Chester, opposite Oak Island, was founded by New England families in the 1750s and is now a popular summer resort. Walking its tree-shrouded lanes and quiet, narrow streets, we couldn't find a house or even a store built after 1900. However, one resident who came out to our boat for a drink complained that the harbor was filling with modern fiberglass boats and had become a "forest of aluminum masts."And in the village itself, he said, some unspeakable person was even proposing to build a condominium.
The thousands of islands we sailed among and avoided with the help of loran -- the boat grazed only one rocky shelf and went briefly and harmlessly aground on another -- were more barren than the islands of Maine. And there were more shipwrecks. The weathered ribs of ships lay on the bouldered shores like skeletons of cattle in the desert.
We searched unsuccessfully for whales; humpback, giant fin and small minke whales are common along the coast, but apparently appear, like Canadian yachtsmen and swimmers, only later in the summer when the water warms up. But in almost every bay, seals were as common and inquisitive as dogs, and barked as loudly. The return crew spotted dolphins, and had flying fish land on the deck. And we all saw bald eagles.
When we reached the Bras d'Or Lake, we anchored within 50 yards of an eagle's aerie.

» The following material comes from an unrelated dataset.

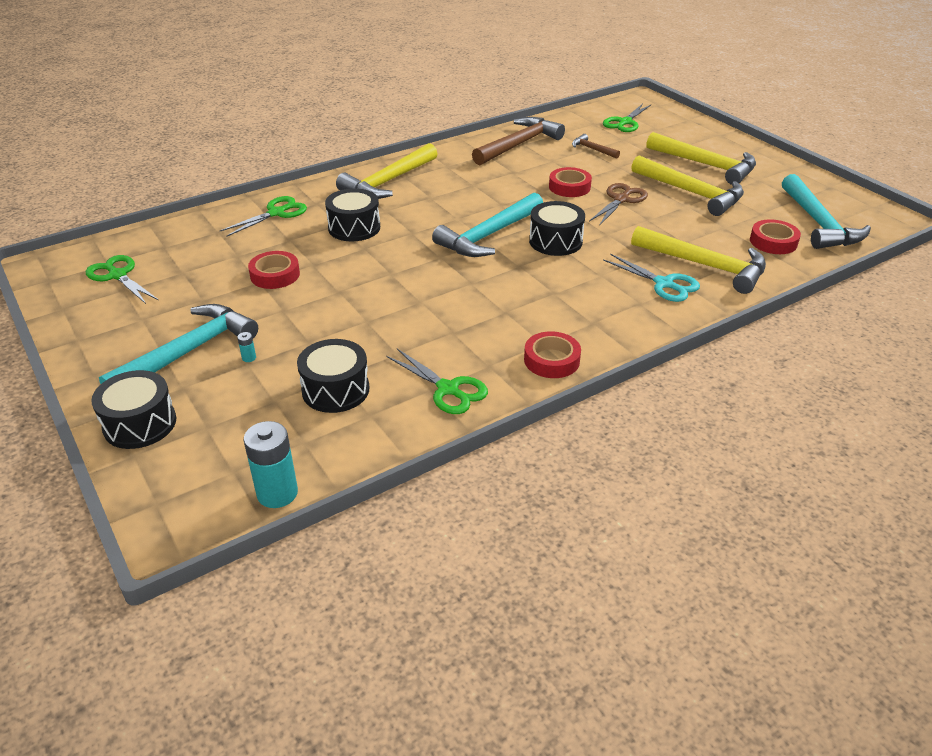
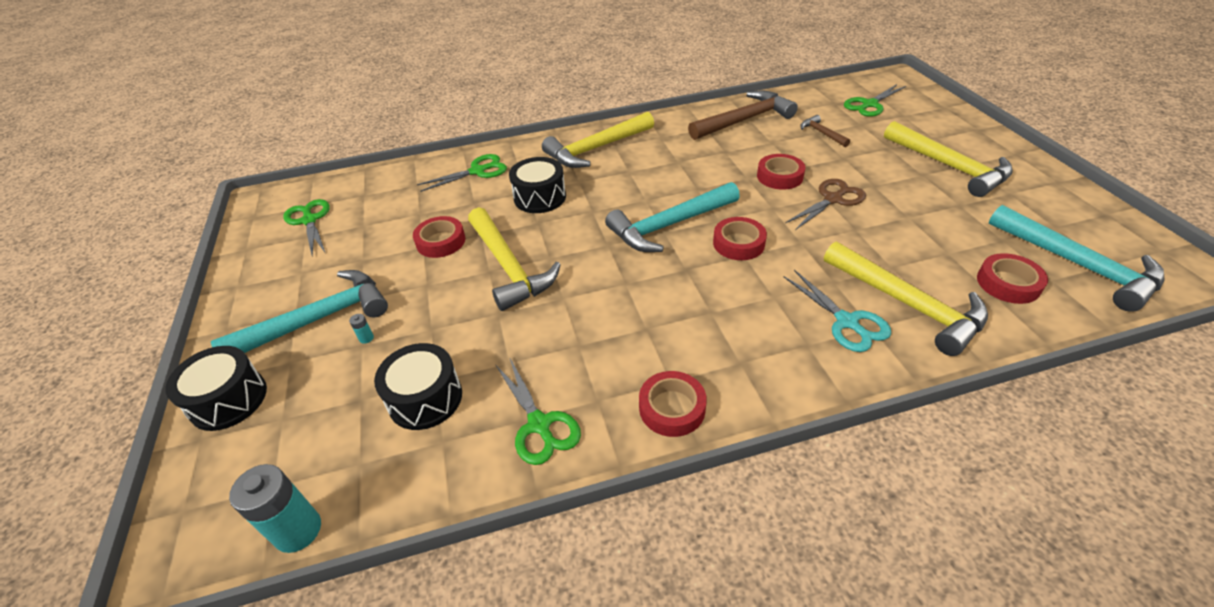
camera: 20 degrees right, 5 degrees up
(555, 241) = (738, 243): black drum -> red tape
(691, 193) = (920, 201): yellow hammer -> yellow hammer (509, 267)
(818, 223) = (1078, 265): turquoise hammer -> turquoise hammer turned 45 degrees counterclockwise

Three of the usually shy birds sat by their nest in a tall fir tree and majestically ignored us as we rowed the dinghy ashore to explore.
More common were the Wilson's storm petrels, which followed the boat like giant swallows for much of our stormy trip up the coast, as did kittiwakes, magnificent gliding shearwaters and thousands of guillemots, eiders and other sea ducks, which could be seen bobbing on almost every wave.
One night we steamed giant four-pound Canadian lobsters in a huge pot of seaweed and seawater on the wood stove. Nova Scotia lobsters can weigh as much as 30 pounds (it is illegal to catch such large ones in U.S. waters).
Not all our touring was by water. When we reached the capital of Halifax, some of our incoming crew, initially put off by rough seas in the harbor, rented a car.
They drove up toward Cape Breton Island along winding coastal roads -- Canada's "Lighthouse Route," past seemingly endless historic lighthouses -- usually meeting us at night in harbors, to supper and sleep aboard.
We encountered several large freighters and container ships going in and out of the deep Halifax harbor, many bound for U.S. ports with lumber, newsprint and fish. The talk on the marine radio for the two days we were there was of the Soviet satellite-tracking ship that entered the harbor with us. According to our nautical informants -- the marine radio is like an old-fashioned party line where you can listen to your neighbors' conversations -- the Soviet ship apparently paid an emergency visit to Halifax when a woman member of its crew died following a miscarriage.
The major town on the 450-square-mile Bras d'Or Lake, and the turn-around town of our trip, was Baddeck. It is best known as the summer home of Alexander Graham Bell, the Scot who summered there for decades and died there. A national museum there is devoted to Bell, who is considered something of an adopted son by Canada, even though he wintered and did most of his experiments in the United States. But he migrated to Nova Scotia in the summer, because he said it reminded him of Scotland.
Our migration was perhaps too early in the season -- we were the first U.S. sailboat to enter St. Peters' gates -- since the weather and water were cold and some marinas had not yet opened for the season.
But like Bell, once in the calm, sunny Bras d'Or, we hated to leave. Going out St. Peters' gates, with the ocean foaming outside and the prospect of bucking the wind back down the wild coast, was like being expelled from heaven. But then the crew changed and we flew back to Boston.
The crossing of the turbulent Bay of Fundy actually only took five minutes.